1

3.5K 67 60
                                    




"Sakin ol lütfen."

Hemen yanımda duran ablam Hee-Jin bir anne edasıyla elini omzuma koymuş ve yavaşça okşamıştı. Tüylerim omzuma değen buz gibi el ile diken diken olmuştu, deminden beri yerimde durmadığımı ve her an kusacak gibi yürüyüp onu daha da gerdiğimin farkına onun bu dokunuşuyla anca varmıştım.

Nefesimi dışarıya vermiş ve başımı yere eğip sallamıştım.

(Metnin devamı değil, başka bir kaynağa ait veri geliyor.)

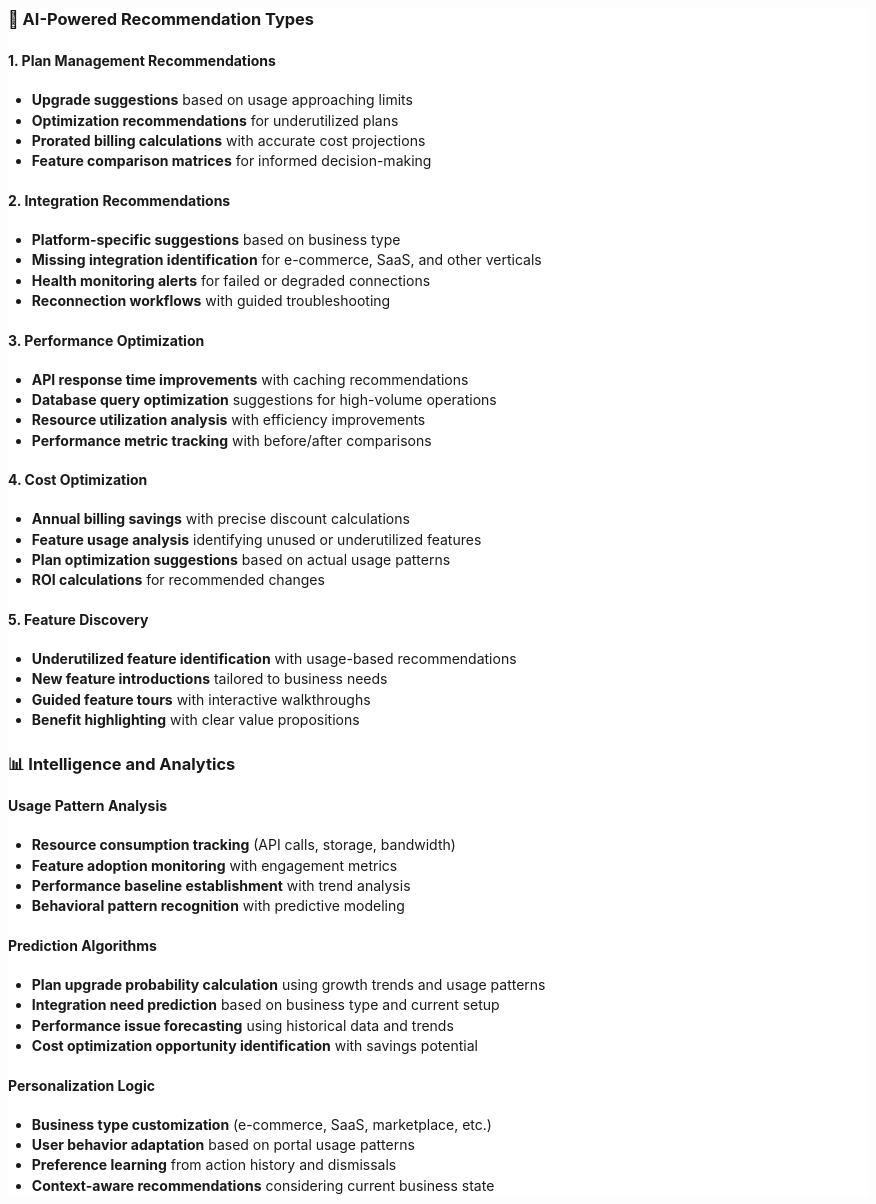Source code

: ### 🤖 AI-Powered Recommendation Types

#### 1. Plan Management Recommendations
- **Upgrade suggestions** based on usage approaching limits
- **Optimization recommendations** for underutilized plans
- **Prorated billing calculations** with accurate cost projections
- **Feature comparison matrices** for informed decision-making

#### 2. Integration Recommendations
- **Platform-specific suggestions** based on business type
- **Missing integration identification** for e-commerce, SaaS, and other verticals
- **Health monitoring alerts** for failed or degraded connections
- **Reconnection workflows** with guided troubleshooting

#### 3. Performance Optimization
- **API response time improvements** with caching recommendations
- **Database query optimization** suggestions for high-volume operations
- **Resource utilization analysis** with efficiency improvements
- **Performance metric tracking** with before/after comparisons

#### 4. Cost Optimization
- **Annual billing savings** with precise discount calculations
- **Feature usage analysis** identifying unused or underutilized features
- **Plan optimization suggestions** based on actual usage patterns
- **ROI calculations** for recommended changes

#### 5. Feature Discovery
- **Underutilized feature identification** with usage-based recommendations
- **New feature introductions** tailored to business needs
- **Guided feature tours** with interactive walkthroughs
- **Benefit highlighting** with clear value propositions

### 📊 Intelligence and Analytics

#### Usage Pattern Analysis
- **Resource consumption tracking** (API calls, storage, bandwidth)
- **Feature adoption monitoring** with engagement metrics
- **Performance baseline establishment** with trend analysis
- **Behavioral pattern recognition** with predictive modeling

#### Prediction Algorithms
- **Plan upgrade probability calculation** using growth trends and usage patterns
- **Integration need prediction** based on business type and current setup
- **Performance issue forecasting** using historical data and trends
- **Cost optimization opportunity identification** with savings potential

#### Personalization Logic
- **Business type customization** (e-commerce, SaaS, marketplace, etc.)
- **User behavior adaptation** based on portal usage patterns
- **Preference learning** from action history and dismissals
- **Context-aware recommendations** considering current business state

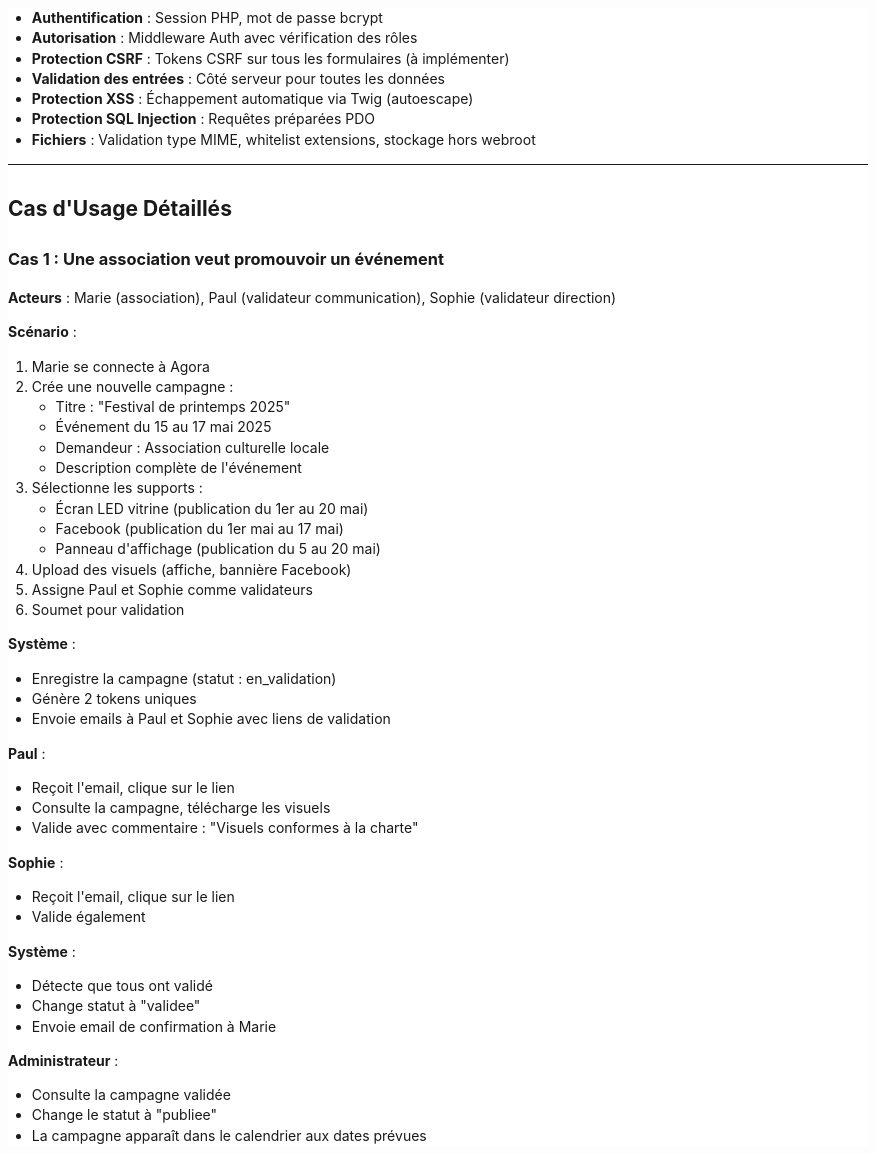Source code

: - **Authentification** : Session PHP, mot de passe bcrypt
- **Autorisation** : Middleware Auth avec vérification des rôles
- **Protection CSRF** : Tokens CSRF sur tous les formulaires (à implémenter)
- **Validation des entrées** : Côté serveur pour toutes les données
- **Protection XSS** : Échappement automatique via Twig (autoescape)
- **Protection SQL Injection** : Requêtes préparées PDO
- **Fichiers** : Validation type MIME, whitelist extensions, stockage hors webroot

---

## Cas d'Usage Détaillés

### Cas 1 : Une association veut promouvoir un événement

**Acteurs** : Marie (association), Paul (validateur communication), Sophie (validateur direction)

**Scénario** :
1. Marie se connecte à Agora
2. Crée une nouvelle campagne :
   - Titre : "Festival de printemps 2025"
   - Événement du 15 au 17 mai 2025
   - Demandeur : Association culturelle locale
   - Description complète de l'événement
3. Sélectionne les supports :
   - Écran LED vitrine (publication du 1er au 20 mai)
   - Facebook (publication du 1er mai au 17 mai)
   - Panneau d'affichage (publication du 5 au 20 mai)
4. Upload des visuels (affiche, bannière Facebook)
5. Assigne Paul et Sophie comme validateurs
6. Soumet pour validation

**Système** :
- Enregistre la campagne (statut : en_validation)
- Génère 2 tokens uniques
- Envoie emails à Paul et Sophie avec liens de validation

**Paul** :
- Reçoit l'email, clique sur le lien
- Consulte la campagne, télécharge les visuels
- Valide avec commentaire : "Visuels conformes à la charte"

**Sophie** :
- Reçoit l'email, clique sur le lien
- Valide également

**Système** :
- Détecte que tous ont validé
- Change statut à "validee"
- Envoie email de confirmation à Marie

**Administrateur** :
- Consulte la campagne validée
- Change le statut à "publiee"
- La campagne apparaît dans le calendrier aux dates prévues

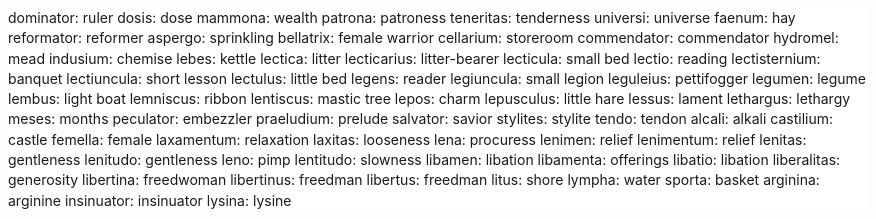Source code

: dominator: ruler
dosis: dose
mammona: wealth
patrona: patroness
teneritas: tenderness
universi: universe
faenum: hay
reformator: reformer
aspergo: sprinkling
bellatrix: female warrior
cellarium: storeroom
commendator: commendator
hydromel: mead
indusium: chemise
lebes: kettle
lectica: litter
lecticarius: litter-bearer
lecticula: small bed
lectio: reading
lectisternium: banquet
lectiuncula: short lesson
lectulus: little bed
legens: reader
legiuncula: small legion
leguleius: pettifogger
legumen: legume
lembus: light boat
lemniscus: ribbon
lentiscus: mastic tree
lepos: charm
lepusculus: little hare
lessus: lament
lethargus: lethargy
meses: months
peculator: embezzler
praeludium: prelude
salvator: savior
stylites: stylite
tendo: tendon
alcali: alkali
castilium: castle
femella: female
laxamentum: relaxation
laxitas: looseness
lena: procuress
lenimen: relief
lenimentum: relief
lenitas: gentleness
lenitudo: gentleness
leno: pimp
lentitudo: slowness
libamen: libation
libamenta: offerings
libatio: libation
liberalitas: generosity
libertina: freedwoman
libertinus: freedman
libertus: freedman
litus: shore
lympha: water
sporta: basket
arginina: arginine
insinuator: insinuator
lysina: lysine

Saatlerdir hastanenin seyrek koridorunda o dikilirken, ben yerimde duramıyor bir ileriye bir geriye adımlayıp duruyordum. Eğer beklemekten çok sıkılırsam iğrenç kokan hastane tuvaletine gidiyor bazen de koridorları boş boş geziyor arada da bahçeye çıkıyordum.Burada beklediğim her saniye endişem daha da şiddetleniyor ve dayanılmaz bir seviyeye geliyordu. Eğer bir doğum sancısına benzetilirse ben sanırım şu anda en sancılı evresindeydim.

Beklemek ve bilememek.

Altı saatlik bekleyiş. Ve her saat başı ümidim azalıyor yerini endişeye bırakıyordu. O klişe cümle hep aklımda yankılanıyordu. 'Ya ona cidden bir şey olduysa? Onu bir daha göremezsem?' işte bu düşünce tüm enerjimi sömürüyordu.

En sonunda birazcık dinlenmek için tam sırtımı duvara yaslamıştım ki koridorun başında bembeyaz önlüğünün içinde oldukça genç görünen doktor görünmüştü.

Bu doktoru tanıyorduk. Benden yaklaşık on yaş büyüktü ama hala daha genç görünüyor ve o kocaman gülümsemesi ve gözlük taktığı halde hala daha canlı olan gözleriyle etrafa enerji saçıyordu. Sanki bu zorlu hayat serüveninde yaşlanmamanın bir formülünü bulmuştu.

Sonunda uzun boylu adam önümüzde durduğunda sanki ağzına girecekmiş gibi yaklaşmıştım. "Durumu nasıl?" anlık paniğimin etkisiyle biraz sesli bir şekilde sorduğum soruya karşılık güven verici bir şekilde gülümsemişti.

Bu gülümsemeyle içimdeki yangınlara sular serpilir gibi olmuştu. Neredeyse sesli bir şekilde oh çekicektim. "Şu anda iyi durumda. İki dakikalığına görüşebilirsiniz. Uzun tutmamaya çalışın lütfen." cümlelerini hızlıca sıralamış ve yanımızdan alel acele ayrılmıştı bizde ne olduğunu anlayamadan saygıyla eğilmiştik.

"Gördün mü, sana endişelenme demiştim onun her zaman ki krizleri işte." ablama döndüğümde suratından akan bir rahatlık olduğunu görmüştüm. Şimdi gülümsüyor ve rahatça konuşabiliyordu. Sancılar sona ermişti. Artık sadece onun önünde iyi görünmeli ve moralini yeterince yüksek tutmaya çalışmalıydım.

Birden dikleşmiş ve karşımdaki beyaz duvara bakıp gülümseme çalışmaları yapmaya başlamıştım. O sırada Hee-Jin omzuma sertçe vurmuştu. "Tamam gayet mutluyuz. Yüzümüzden mutluluk akıyor anladık. Şimdi onu görelim!" yapmacık bir şekilde gülümsemiş ve sonra ona aval aval bakan suratıma karşılık gülmüştü. "Şaka yapıyorum Jennie, sadece acele et de görelim onu." sesini daha da yumuşatmış ve elimi tuttuğu gibi yürümeye başlamıştı.

Arkasından onun kahverengi, pembe bir tokayla topladığı saçlarına bakarken gülümsemeden edememiştim. Onu seviyordum. Belki de şu hayatta en şanslı olduğum taraf böyle bir ablaya sahip olmaktı. Küçüklüğümüzden beri içimdeydi bu sevgi, daha el kadarken bile annemden gizli para biriktirir ve annemin bana alamadığı bazı şeyleri o alırdı. O her zaman komik, düşünceli, dakik ve çalışkan birisi olmuştu. Aslında arada bu özelliklerine imrenirdim, o benim idolüm gibiydi. Onun gibi olmak isterdim. Bu yüzden beni en çok mutlu eden söz 'Tıpkı ablan gibisin.' sözüydü. Bu sözü duymak benim için en büyük iltifattı.

Merdivenlerden çıktığımız anda hemen karşıda duran odaya ilerlemiştik. Kahverengi kapıyı hiç duraksamadan açmış ve beni de arkasından sürüklemişti.